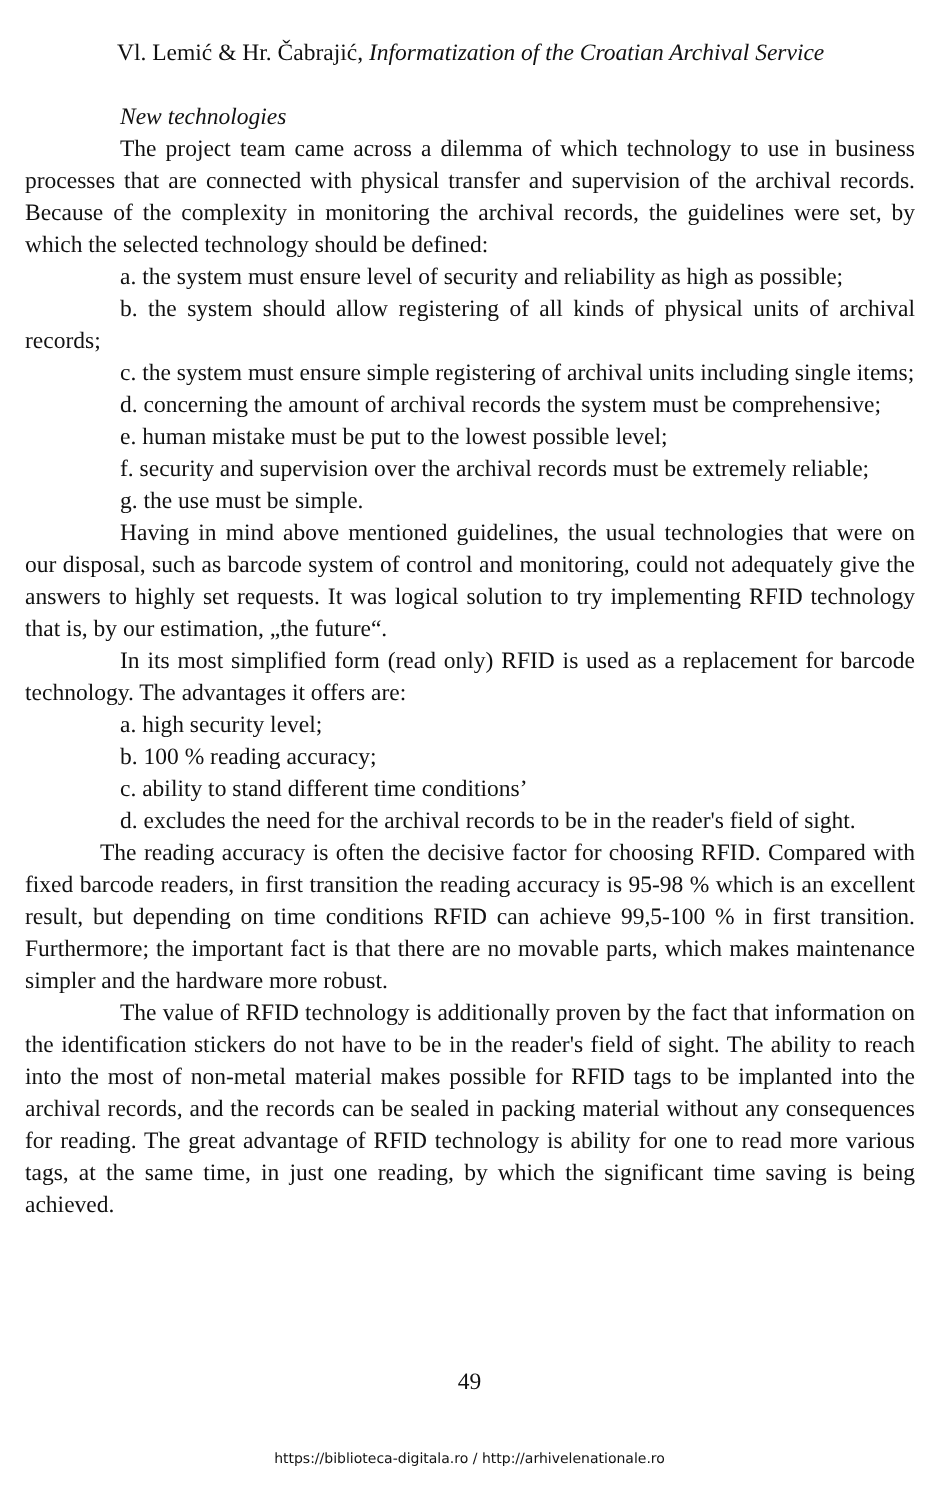Vl. Lemić & Hr. Čabrajić, Informatization of the Croatian Archival Service
New technologies
The project team came across a dilemma of which technology to use in business processes that are connected with physical transfer and supervision of the archival records. Because of the complexity in monitoring the archival records, the guidelines were set, by which the selected technology should be defined:
a. the system must ensure level of security and reliability as high as possible;
b. the system should allow registering of all kinds of physical units of archival records;
c. the system must ensure simple registering of archival units including single items;
d. concerning the amount of archival records the system must be comprehensive;
e. human mistake must be put to the lowest possible level;
f. security and supervision over the archival records must be extremely reliable;
g. the use must be simple.
Having in mind above mentioned guidelines, the usual technologies that were on our disposal, such as barcode system of control and monitoring, could not adequately give the answers to highly set requests. It was logical solution to try implementing RFID technology that is, by our estimation, „the future“.
In its most simplified form (read only) RFID is used as a replacement for barcode technology. The advantages it offers are:
a. high security level;
b. 100 % reading accuracy;
c. ability to stand different time conditions’
d. excludes the need for the archival records to be in the reader's field of sight.
The reading accuracy is often the decisive factor for choosing RFID. Compared with fixed barcode readers, in first transition the reading accuracy is 95-98 % which is an excellent result, but depending on time conditions RFID can achieve 99,5-100 % in first transition. Furthermore; the important fact is that there are no movable parts, which makes maintenance simpler and the hardware more robust.
The value of RFID technology is additionally proven by the fact that information on the identification stickers do not have to be in the reader's field of sight. The ability to reach into the most of non-metal material makes possible for RFID tags to be implanted into the archival records, and the records can be sealed in packing material without any consequences for reading. The great advantage of RFID technology is ability for one to read more various tags, at the same time, in just one reading, by which the significant time saving is being achieved.
49
https://biblioteca-digitala.ro / http://arhivelenationale.ro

(Work request)
Retype the data in full. Images do not go in the copy.

(Solution to this exercise)
Vl. Lemić & Hr. Čabrajić, Informatization of the Croatian Archival Service
New technologies
The project team came across a dilemma of which technology to use in business processes that are connected with physical transfer and supervision of the archival records. Because of the complexity in monitoring the archival records, the guidelines were set, by which the selected technology should be defined:
a. the system must ensure level of security and reliability as high as possible;
b. the system should allow registering of all kinds of physical units of archival records;
c. the system must ensure simple registering of archival units including single items;
d. concerning the amount of archival records the system must be comprehensive;
e. human mistake must be put to the lowest possible level;
f. security and supervision over the archival records must be extremely reliable;
g. the use must be simple.
Having in mind above mentioned guidelines, the usual technologies that were on our disposal, such as barcode system of control and monitoring, could not adequately give the answers to highly set requests. It was logical solution to try implementing RFID technology that is, by our estimation, „the future“.
In its most simplified form (read only) RFID is used as a replacement for barcode technology. The advantages it offers are:
a. high security level;
b. 100 % reading accuracy;
c. ability to stand different time conditions’
d. excludes the need for the archival records to be in the reader's field of sight.
The reading accuracy is often the decisive factor for choosing RFID. Compared with fixed barcode readers, in first transition the reading accuracy is 95-98 % which is an excellent result, but depending on time conditions RFID can achieve 99,5-100 % in first transition. Furthermore; the important fact is that there are no movable parts, which makes maintenance simpler and the hardware more robust.
The value of RFID technology is additionally proven by the fact that information on the identification stickers do not have to be in the reader's field of sight. The ability to reach into the most of non-metal material makes possible for RFID tags to be implanted into the archival records, and the records can be sealed in packing material without any consequences for reading. The great advantage of RFID technology is ability for one to read more various tags, at the same time, in just one reading, by which the significant time saving is being achieved.
49
https://biblioteca-digitala.ro / http://arhivelenationale.ro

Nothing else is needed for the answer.